- Extracted material -
Content starts
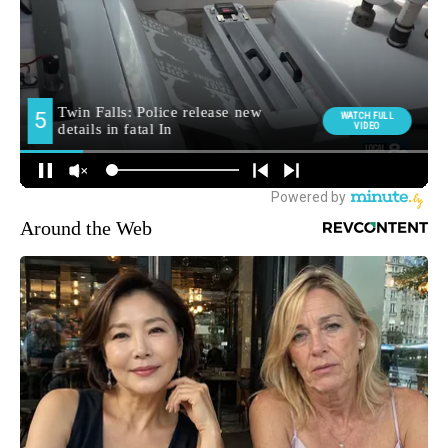
Around the Web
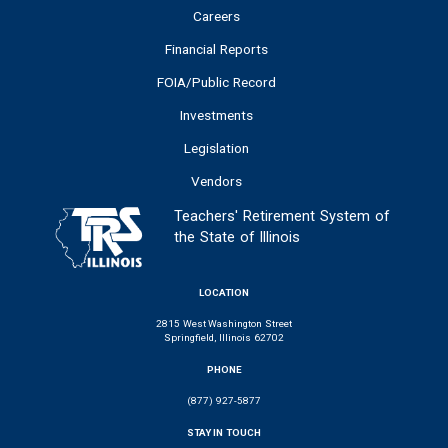
Careers
Financial Reports
FOIA/Public Record
Investments
Legislation
Vendors
Teachers' Retirement System of
the State of Illinois
LOCATION
2815 West Washington Street
Springfield, Illinois 62702
PHONE
(877) 927-5877
STAY IN TOUCH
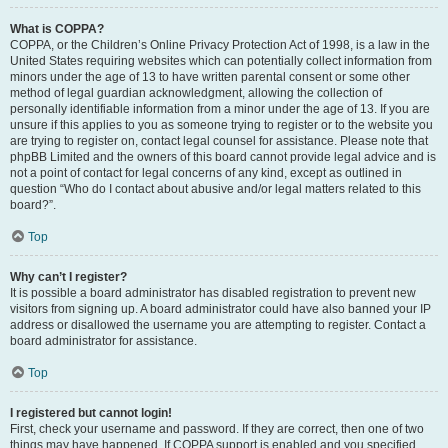
What is COPPA?
COPPA, or the Children’s Online Privacy Protection Act of 1998, is a law in the
United States requiring websites which can potentially collect information from
minors under the age of 13 to have written parental consent or some other
method of legal guardian acknowledgment, allowing the collection of
personally identifiable information from a minor under the age of 13. If you are
unsure if this applies to you as someone trying to register or to the website you
are trying to register on, contact legal counsel for assistance. Please note that
phpBB Limited and the owners of this board cannot provide legal advice and is
not a point of contact for legal concerns of any kind, except as outlined in
question “Who do I contact about abusive and/or legal matters related to this
board?”.
Top
Why can’t I register?
It is possible a board administrator has disabled registration to prevent new
visitors from signing up. A board administrator could have also banned your IP
address or disallowed the username you are attempting to register. Contact a
board administrator for assistance.
Top
I registered but cannot login!
First, check your username and password. If they are correct, then one of two
things may have happened. If COPPA support is enabled and you specified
Content ends
Switch every occurrence of "board administrator" in the listing to "site administrator" and write out the whole listing again with nothing else altered. Omit the pictures.

- Solution -
Around the Web
Careers
Financial Reports
FOIA/Public Record
Investments
Legislation
Vendors
Teachers' Retirement System of
the State of Illinois
LOCATION
2815 West Washington Street
Springfield, Illinois 62702
PHONE
(877) 927-5877
STAY IN TOUCH
What is COPPA?
COPPA, or the Children’s Online Privacy Protection Act of 1998, is a law in the
United States requiring websites which can potentially collect information from
minors under the age of 13 to have written parental consent or some other
method of legal guardian acknowledgment, allowing the collection of
personally identifiable information from a minor under the age of 13. If you are
unsure if this applies to you as someone trying to register or to the website you
are trying to register on, contact legal counsel for assistance. Please note that
phpBB Limited and the owners of this board cannot provide legal advice and is
not a point of contact for legal concerns of any kind, except as outlined in
question “Who do I contact about abusive and/or legal matters related to this
board?”.
Top
Why can’t I register?
It is possible a site administrator has disabled registration to prevent new
visitors from signing up. A site administrator could have also banned your IP
address or disallowed the username you are attempting to register. Contact a
site administrator for assistance.
Top
I registered but cannot login!
First, check your username and password. If they are correct, then one of two
things may have happened. If COPPA support is enabled and you specified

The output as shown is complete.